Naama Barak
April 15

Israeli mathematician and Princeton professor Avi Wigderson is the recipient of the A.M. Turing Award, widely known as the “Nobel Prize of Computing,” the Association for Computing Machinery has announced. 

“A leader in theoretical computer science research for four decades, Wigderson has made foundational contributions to the understanding of the role of randomness and pseudorandomness in computation,” the Association for Computing Machinery said of the choice to award the Israeli mathematician the prize.

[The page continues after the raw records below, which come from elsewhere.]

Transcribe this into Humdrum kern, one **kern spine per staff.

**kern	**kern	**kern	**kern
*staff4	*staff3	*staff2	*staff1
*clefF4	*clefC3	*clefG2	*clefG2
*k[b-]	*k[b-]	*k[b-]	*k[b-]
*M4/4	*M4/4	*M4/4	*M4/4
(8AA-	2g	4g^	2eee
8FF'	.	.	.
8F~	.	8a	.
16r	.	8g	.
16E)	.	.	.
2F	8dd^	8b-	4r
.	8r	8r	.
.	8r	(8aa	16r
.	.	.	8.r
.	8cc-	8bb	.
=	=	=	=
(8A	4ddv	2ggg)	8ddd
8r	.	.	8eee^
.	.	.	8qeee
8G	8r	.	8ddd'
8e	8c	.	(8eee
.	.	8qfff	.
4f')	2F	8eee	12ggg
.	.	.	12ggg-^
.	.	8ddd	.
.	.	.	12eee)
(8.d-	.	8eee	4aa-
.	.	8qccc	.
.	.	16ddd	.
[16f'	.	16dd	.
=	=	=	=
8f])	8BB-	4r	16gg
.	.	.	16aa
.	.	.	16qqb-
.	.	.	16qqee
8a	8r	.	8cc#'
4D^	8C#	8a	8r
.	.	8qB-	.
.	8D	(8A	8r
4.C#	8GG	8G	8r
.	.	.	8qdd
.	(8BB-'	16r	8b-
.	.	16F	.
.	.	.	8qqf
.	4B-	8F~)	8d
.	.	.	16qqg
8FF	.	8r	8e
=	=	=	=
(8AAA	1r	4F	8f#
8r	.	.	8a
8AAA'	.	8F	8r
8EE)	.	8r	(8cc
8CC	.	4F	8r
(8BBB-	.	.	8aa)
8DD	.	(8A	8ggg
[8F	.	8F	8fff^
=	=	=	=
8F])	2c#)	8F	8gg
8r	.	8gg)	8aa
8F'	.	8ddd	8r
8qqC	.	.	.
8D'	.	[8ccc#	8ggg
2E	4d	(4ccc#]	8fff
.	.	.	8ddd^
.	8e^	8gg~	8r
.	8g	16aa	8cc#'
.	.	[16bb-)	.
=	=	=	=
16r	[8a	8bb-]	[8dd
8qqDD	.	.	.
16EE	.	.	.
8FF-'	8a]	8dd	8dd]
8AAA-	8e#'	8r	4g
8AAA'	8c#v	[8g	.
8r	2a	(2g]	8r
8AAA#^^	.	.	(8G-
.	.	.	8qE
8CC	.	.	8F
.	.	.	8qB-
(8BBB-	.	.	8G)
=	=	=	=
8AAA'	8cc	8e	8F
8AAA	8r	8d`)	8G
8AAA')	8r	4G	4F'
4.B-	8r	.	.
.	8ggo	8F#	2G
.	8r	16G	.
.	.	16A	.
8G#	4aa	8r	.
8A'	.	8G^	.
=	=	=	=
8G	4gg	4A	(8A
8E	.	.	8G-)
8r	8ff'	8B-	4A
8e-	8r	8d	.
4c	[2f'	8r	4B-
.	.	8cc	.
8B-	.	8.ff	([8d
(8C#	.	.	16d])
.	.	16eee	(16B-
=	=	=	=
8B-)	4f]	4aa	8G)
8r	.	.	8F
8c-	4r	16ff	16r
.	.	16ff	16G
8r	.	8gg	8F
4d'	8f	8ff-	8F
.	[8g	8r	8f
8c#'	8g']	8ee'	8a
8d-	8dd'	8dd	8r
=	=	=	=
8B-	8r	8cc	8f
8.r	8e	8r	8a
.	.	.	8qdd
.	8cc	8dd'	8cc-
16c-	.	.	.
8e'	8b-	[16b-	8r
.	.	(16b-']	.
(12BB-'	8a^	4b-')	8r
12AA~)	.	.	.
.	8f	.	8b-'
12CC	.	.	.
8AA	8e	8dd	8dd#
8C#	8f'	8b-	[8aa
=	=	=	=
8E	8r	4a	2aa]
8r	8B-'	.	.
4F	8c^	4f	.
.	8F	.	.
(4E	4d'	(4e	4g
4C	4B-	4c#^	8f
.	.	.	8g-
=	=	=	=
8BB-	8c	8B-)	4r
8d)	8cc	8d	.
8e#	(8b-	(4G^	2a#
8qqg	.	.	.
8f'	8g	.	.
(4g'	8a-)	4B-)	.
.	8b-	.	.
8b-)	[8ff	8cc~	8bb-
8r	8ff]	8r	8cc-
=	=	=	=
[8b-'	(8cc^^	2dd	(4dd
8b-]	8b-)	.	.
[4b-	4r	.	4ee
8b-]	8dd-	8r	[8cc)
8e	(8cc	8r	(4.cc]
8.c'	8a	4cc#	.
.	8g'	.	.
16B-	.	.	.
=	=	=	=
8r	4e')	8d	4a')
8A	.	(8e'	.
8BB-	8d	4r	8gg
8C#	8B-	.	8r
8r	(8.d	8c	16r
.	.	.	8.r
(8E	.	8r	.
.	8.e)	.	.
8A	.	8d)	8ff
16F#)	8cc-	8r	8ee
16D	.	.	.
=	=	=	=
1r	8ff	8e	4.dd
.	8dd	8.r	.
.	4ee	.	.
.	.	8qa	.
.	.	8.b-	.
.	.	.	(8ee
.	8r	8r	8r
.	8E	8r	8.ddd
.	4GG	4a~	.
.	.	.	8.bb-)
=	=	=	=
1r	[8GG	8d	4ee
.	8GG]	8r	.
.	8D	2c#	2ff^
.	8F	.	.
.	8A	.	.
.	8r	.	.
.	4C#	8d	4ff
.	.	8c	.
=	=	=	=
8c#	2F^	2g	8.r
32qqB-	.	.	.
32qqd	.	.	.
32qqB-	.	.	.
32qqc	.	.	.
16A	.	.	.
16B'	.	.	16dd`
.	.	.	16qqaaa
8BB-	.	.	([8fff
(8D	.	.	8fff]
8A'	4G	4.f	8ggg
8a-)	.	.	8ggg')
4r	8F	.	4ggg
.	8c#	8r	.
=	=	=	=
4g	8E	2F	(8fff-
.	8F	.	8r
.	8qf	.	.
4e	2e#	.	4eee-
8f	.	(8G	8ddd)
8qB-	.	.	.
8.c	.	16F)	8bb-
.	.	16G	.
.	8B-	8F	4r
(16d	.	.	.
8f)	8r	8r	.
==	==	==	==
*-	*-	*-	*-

“Outside of his work in randomness, Wigderson has been an intellectual leader in several other areas of theoretical computer science, including multi-prover interactive proofs, cryptography, and circuit complexity,” it added.

Wigderson is a professor at the School of Mathematics within Princeton’s Institute for Advanced Study (IAS).

“In addition to his groundbreaking technical contributions, Wigderson is recognized as an esteemed mentor and colleague who has advised countless young researchers. His vast knowledge and unrivalled technical proficiency – coupled with his friendliness, enthusiasm, and generosity – have attracted many of the best young minds to pursue careers in theoretical computer science,” the Association concluded.

Born in Haifa to two Holocaust survivors, Wigderson completed his undergraduate studies in the Technion-Israel Institute of Technology, before continuing his education at Princeton University. Prior to joining the IAS, he was a faculty member at the Hebrew University of Jerusalem.

“I am excited that the ACM has again recognized with this award the theory of computation community, which has contributed so much to computing practice and technology,” Wigderson said upon receiving the award.

“I feel lucky to be part of this extremely dynamic community, whose fundamental goals have deep conceptual, intellectual, and scientific meaning, well beyond practical motivations. My four decades in this field have been a continuous joyride, with fun problems, brilliant researchers and many students, postdocs and collaborators who have become close friends.”

The first annual A.M. Turing Award was distributed in 1966. It is named for Alan M. Turing, the British mathematician famous for helping decipher Enigma during World War II. It carries a $1 million prize, supported in recent years by Google.

Previous Israeli winners of the Turing Award include Michael Rabin (1976), Amir Pnueli (1996), Adi Shamir (2002), Judea Pearl (2011) and Shafi Goldwasser (2012).

In 2021, Wigderson won the Abel Prize, a prestigious prize in the field of mathematics that is awarded by the King of Norway. He is the first person to receive both the Abel and the Turing prizes.